В этот день Павлик подружился ещё с одним мальчиком, пятилетним Шуриком. Они решили всегда быть вместе. Наверно, так бы оно и случилось, если бы мать не позвала Шурика обедать. Да и Павлику тоже захотелось есть. Пришлось уходить домой, в Порт-город.

Увидев, что Шурик испачкал рубашку, мать прикрикнула на него и не позволила никуда уходить, а сама вскоре после обеда ушла. Шурик уныло смотрел на улицу. Там были пустыри, потому что многие дома уже перевезли. Чтобы хоть немного развлечь себя, Шурик хотел было заплакать, но передумал, вспомнив, что он остался дома один и никто его не услышит.

В доме было всё непривычно, как у чужих. Одна комната стала совсем пустой, а вынесенные из неё вещи находились в сенях. Шурик знал, что их дом тоже скоро станут ломать, но ещё ни вчера, ни даже сегодня утром он не задумывался над тем, что здесь будет. Говорили, что вода разольётся, — ну, и пусть разливается. Самое интересное будет, когда он сядет на машину и куда-то поедет. Хорошо бы куда-нибудь далеко-далеко!

Нет, далеко не надо. Здесь море будет! Можно наделать из газет много-много корабликов и пускать их плавать по новому морю, по этой вот улице.

Только Павлик и другие ребята говорят, что от мела вода будет белой, и поэтому надо весь мел убрать.

Конечно, убрать! Когда мама, например, чистит зубы, вон какая белая бывает вода, потому что зубной порошок делается из мела. Это сам папа сказал.

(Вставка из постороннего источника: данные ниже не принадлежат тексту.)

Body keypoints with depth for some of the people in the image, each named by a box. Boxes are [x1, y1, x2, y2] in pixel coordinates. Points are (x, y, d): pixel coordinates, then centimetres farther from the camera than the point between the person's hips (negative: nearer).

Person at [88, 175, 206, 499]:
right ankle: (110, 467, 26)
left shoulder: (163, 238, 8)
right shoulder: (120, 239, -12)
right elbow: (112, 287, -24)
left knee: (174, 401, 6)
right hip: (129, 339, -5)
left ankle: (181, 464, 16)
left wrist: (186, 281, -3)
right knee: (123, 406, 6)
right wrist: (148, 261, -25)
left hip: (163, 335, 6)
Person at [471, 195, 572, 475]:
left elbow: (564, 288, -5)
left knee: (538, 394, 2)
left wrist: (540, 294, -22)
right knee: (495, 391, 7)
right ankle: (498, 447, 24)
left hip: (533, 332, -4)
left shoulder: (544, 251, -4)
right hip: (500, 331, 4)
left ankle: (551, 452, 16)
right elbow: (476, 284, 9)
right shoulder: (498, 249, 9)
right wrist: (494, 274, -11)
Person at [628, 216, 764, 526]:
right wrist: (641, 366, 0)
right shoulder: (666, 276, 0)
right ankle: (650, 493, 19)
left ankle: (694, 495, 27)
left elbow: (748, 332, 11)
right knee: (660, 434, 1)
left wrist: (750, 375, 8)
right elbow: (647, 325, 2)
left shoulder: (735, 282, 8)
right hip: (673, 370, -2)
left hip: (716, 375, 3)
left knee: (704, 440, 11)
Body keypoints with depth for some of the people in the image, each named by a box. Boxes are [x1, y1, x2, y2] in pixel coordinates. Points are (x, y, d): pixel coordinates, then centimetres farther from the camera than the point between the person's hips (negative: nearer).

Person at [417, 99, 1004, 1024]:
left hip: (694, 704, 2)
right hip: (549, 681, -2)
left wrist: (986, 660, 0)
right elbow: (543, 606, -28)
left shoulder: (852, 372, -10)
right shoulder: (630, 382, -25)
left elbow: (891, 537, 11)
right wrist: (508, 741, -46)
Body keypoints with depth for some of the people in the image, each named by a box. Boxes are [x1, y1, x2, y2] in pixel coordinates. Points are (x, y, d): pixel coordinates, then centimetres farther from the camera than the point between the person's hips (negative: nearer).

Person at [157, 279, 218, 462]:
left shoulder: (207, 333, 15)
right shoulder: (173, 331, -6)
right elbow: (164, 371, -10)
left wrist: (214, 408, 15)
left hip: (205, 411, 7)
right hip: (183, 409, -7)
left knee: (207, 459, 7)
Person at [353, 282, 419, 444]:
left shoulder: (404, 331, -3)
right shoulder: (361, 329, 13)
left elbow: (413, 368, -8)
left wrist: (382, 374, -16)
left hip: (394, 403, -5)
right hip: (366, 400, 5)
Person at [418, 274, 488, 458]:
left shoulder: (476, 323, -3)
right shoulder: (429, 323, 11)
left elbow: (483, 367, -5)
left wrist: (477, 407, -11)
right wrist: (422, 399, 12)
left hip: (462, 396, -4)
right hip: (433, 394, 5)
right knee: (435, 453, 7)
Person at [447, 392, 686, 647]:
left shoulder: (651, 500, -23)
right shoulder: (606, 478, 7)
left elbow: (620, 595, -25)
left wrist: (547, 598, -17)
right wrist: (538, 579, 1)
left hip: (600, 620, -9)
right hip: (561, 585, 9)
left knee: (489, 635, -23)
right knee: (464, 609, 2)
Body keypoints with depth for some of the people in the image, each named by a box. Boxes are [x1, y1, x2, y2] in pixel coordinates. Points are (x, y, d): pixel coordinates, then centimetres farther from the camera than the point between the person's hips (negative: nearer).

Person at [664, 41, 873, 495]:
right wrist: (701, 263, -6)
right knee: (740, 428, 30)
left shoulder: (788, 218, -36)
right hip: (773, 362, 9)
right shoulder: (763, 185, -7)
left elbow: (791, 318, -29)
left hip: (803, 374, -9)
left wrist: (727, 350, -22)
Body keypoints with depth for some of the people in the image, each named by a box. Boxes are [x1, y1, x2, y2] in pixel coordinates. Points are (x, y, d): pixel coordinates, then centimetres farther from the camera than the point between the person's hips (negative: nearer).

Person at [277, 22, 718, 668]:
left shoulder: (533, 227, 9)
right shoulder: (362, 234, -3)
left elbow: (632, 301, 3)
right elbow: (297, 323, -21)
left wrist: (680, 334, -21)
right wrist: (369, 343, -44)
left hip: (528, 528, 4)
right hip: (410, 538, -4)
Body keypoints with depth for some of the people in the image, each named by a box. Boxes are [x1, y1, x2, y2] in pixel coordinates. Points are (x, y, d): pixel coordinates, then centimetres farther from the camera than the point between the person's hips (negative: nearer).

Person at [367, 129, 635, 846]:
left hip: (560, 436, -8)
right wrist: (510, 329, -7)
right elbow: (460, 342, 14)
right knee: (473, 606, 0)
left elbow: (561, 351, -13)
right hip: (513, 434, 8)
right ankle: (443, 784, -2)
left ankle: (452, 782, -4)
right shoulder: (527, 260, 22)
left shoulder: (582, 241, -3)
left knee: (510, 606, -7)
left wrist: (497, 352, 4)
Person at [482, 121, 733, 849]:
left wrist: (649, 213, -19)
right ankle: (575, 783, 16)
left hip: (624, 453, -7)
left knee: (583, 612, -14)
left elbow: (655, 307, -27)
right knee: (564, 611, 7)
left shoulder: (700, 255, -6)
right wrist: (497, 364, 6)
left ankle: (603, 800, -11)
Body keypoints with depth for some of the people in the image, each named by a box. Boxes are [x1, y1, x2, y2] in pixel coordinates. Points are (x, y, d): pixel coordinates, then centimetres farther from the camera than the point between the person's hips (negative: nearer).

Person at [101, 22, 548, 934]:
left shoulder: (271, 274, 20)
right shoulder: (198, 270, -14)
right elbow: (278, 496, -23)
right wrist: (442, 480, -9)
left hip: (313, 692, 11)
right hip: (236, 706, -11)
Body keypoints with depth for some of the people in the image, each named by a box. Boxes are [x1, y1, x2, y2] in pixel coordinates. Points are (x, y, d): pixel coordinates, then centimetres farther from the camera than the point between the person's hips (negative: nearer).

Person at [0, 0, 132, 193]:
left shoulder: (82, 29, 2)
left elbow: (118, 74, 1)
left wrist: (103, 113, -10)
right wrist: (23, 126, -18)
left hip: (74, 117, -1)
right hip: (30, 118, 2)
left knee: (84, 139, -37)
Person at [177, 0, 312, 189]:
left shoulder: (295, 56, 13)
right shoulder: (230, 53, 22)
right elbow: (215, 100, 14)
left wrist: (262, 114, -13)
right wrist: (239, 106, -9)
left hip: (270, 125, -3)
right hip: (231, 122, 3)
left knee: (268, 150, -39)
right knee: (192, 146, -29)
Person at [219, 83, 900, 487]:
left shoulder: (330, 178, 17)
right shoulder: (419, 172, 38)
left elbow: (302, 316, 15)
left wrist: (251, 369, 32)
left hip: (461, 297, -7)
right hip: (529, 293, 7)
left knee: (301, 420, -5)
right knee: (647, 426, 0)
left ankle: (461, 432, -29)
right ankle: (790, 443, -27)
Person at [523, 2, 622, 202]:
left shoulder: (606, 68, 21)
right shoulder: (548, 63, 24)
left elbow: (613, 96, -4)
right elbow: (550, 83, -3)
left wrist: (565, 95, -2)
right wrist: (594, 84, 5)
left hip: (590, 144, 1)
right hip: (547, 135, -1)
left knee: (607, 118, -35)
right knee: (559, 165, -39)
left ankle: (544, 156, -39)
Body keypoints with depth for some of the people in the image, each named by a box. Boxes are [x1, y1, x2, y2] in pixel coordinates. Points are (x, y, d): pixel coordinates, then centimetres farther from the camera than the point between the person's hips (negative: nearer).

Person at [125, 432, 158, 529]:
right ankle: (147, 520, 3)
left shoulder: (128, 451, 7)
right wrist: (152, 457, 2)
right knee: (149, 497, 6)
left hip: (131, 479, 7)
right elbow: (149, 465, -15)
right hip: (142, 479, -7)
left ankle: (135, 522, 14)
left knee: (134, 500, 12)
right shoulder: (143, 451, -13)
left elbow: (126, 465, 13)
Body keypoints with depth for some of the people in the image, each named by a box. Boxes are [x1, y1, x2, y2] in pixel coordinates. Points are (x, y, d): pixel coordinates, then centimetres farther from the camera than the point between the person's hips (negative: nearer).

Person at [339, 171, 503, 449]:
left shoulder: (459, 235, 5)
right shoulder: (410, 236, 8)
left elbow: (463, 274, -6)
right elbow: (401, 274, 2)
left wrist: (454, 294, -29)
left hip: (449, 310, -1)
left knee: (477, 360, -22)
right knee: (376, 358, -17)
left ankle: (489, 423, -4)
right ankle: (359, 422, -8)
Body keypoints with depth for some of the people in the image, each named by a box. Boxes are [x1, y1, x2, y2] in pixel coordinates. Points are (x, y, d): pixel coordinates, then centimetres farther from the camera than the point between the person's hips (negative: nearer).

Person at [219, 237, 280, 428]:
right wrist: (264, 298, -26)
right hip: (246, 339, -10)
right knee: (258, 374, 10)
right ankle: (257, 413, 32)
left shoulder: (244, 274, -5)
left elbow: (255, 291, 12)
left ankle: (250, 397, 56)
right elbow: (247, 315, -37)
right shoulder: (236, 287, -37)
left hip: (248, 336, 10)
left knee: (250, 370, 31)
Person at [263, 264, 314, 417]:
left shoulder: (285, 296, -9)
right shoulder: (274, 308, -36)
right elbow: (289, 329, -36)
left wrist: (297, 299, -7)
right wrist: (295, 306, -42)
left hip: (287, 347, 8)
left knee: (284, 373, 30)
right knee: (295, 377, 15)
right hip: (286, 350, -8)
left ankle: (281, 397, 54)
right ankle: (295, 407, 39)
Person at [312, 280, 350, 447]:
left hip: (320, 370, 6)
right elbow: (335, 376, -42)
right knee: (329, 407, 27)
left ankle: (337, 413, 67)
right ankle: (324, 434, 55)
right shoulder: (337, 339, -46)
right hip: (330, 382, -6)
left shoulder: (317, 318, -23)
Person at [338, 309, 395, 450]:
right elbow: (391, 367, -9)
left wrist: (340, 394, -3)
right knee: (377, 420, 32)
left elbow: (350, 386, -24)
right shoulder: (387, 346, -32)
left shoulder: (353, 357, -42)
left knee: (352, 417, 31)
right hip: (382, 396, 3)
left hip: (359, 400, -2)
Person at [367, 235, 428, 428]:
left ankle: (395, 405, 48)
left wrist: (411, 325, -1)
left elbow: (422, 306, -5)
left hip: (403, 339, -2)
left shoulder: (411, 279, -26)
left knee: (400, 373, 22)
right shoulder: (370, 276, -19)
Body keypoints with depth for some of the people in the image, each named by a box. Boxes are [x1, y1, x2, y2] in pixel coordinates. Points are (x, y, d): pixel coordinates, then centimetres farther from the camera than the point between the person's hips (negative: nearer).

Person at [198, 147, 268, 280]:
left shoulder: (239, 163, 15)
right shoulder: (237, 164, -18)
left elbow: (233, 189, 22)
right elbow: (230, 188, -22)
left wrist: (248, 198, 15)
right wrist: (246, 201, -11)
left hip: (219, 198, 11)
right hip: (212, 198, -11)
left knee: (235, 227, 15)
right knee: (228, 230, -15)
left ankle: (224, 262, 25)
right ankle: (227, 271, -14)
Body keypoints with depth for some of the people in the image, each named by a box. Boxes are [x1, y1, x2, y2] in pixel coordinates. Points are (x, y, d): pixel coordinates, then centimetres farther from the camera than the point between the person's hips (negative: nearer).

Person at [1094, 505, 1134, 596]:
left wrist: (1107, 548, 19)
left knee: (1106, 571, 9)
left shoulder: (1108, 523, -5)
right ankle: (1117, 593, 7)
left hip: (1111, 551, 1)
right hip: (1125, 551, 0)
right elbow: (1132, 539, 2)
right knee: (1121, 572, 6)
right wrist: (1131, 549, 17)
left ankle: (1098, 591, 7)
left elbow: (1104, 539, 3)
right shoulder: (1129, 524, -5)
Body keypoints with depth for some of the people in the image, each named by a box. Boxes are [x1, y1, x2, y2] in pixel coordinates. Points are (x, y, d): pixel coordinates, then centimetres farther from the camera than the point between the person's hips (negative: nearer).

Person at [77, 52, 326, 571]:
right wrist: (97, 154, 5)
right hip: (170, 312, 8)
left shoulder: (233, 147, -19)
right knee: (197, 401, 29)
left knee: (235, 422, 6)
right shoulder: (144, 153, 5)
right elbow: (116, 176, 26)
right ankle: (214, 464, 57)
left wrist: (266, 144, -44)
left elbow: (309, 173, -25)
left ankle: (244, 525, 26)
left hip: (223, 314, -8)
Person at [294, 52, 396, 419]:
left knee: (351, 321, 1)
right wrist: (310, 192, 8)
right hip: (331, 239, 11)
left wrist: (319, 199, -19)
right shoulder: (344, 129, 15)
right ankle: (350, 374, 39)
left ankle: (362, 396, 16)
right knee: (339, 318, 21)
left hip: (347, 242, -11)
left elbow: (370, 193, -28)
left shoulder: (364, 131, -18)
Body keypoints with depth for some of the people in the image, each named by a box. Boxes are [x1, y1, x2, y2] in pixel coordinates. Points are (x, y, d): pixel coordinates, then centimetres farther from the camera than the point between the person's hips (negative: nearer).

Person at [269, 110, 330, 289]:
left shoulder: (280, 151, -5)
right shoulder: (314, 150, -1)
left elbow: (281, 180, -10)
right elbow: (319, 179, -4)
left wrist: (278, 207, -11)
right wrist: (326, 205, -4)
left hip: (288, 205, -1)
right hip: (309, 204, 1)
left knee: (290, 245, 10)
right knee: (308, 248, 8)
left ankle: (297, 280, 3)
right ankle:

К Первому мая, когда белили печку, у них было целое ведро разведённого мела.

Шурик стоял в пустой комнате и смотрел на печку. Она выделялась своей белизной. Лишь около топки было слегка закопчённое пятно.

Скоро этот дом разберут и брёвна увезут на машине, а печку просто сломают. Она так и останется тут, а на ней — мел! Шурик неприязненно посмотрел на неё.

— Сажей надо всю тебя вымазать, тогда ты белой не будешь, — угрожающе сказал он.

Сажи у них в доме не было. Но в кухне, в старом чугунном котле, накрытом треснутой сковородой, хранился запас углей. Шурик побежал в кухню, ухватился рукой за край котла и, гремя им по полу, поволок за собой в опустевшую комнату.

Угли с хрустом крошились под его пальцами. На печке появлялось всё больше жирных чёрных полос. Они соединялись одна с другой, ширились и росли. Шурик притащил из кухни табуретку, залез на неё и стал старательно чертить углём под блестящей медной крышечкой отдушины. Тут на пороге появилась мать.

— Что это? — ахнула она.

Он невольно вздрогнул от внезапного окрика. Увлечённый своей работой, Шурик не слышал её шагов.

— Ты что делаешь?.. Что это значит?.. — повторяла она.

— А ты, что ли, не видишь? — сказал он. — Печку зачирикиваю.

— Зачем?

Но, сколько Шурик ни старался ей объяснить, почему нельзя оставлять печку белой, она так ничего и не поняла. Накричала на него и даже шлёпнула.

Шурику не было больно, но он всё же счёл нужным скорее и как можно громче зареветь.

— Придёт отец, он тебя наставит на ум, — строго говорила мать.

— Ничего не наставит, — всхлипывая, отвечал Шурик. — Я ему сам скажу, что для моря хотел.

Вернулся отец домой, узнал обо всём, засмеялся и, посадив Шурика к себе на колени, спросил:

— Вы, значит, хотите, чтобы море светлое было, с прозрачной чистой водой?

— Ну да, — сказал Шурик. — Мы для этого и работали.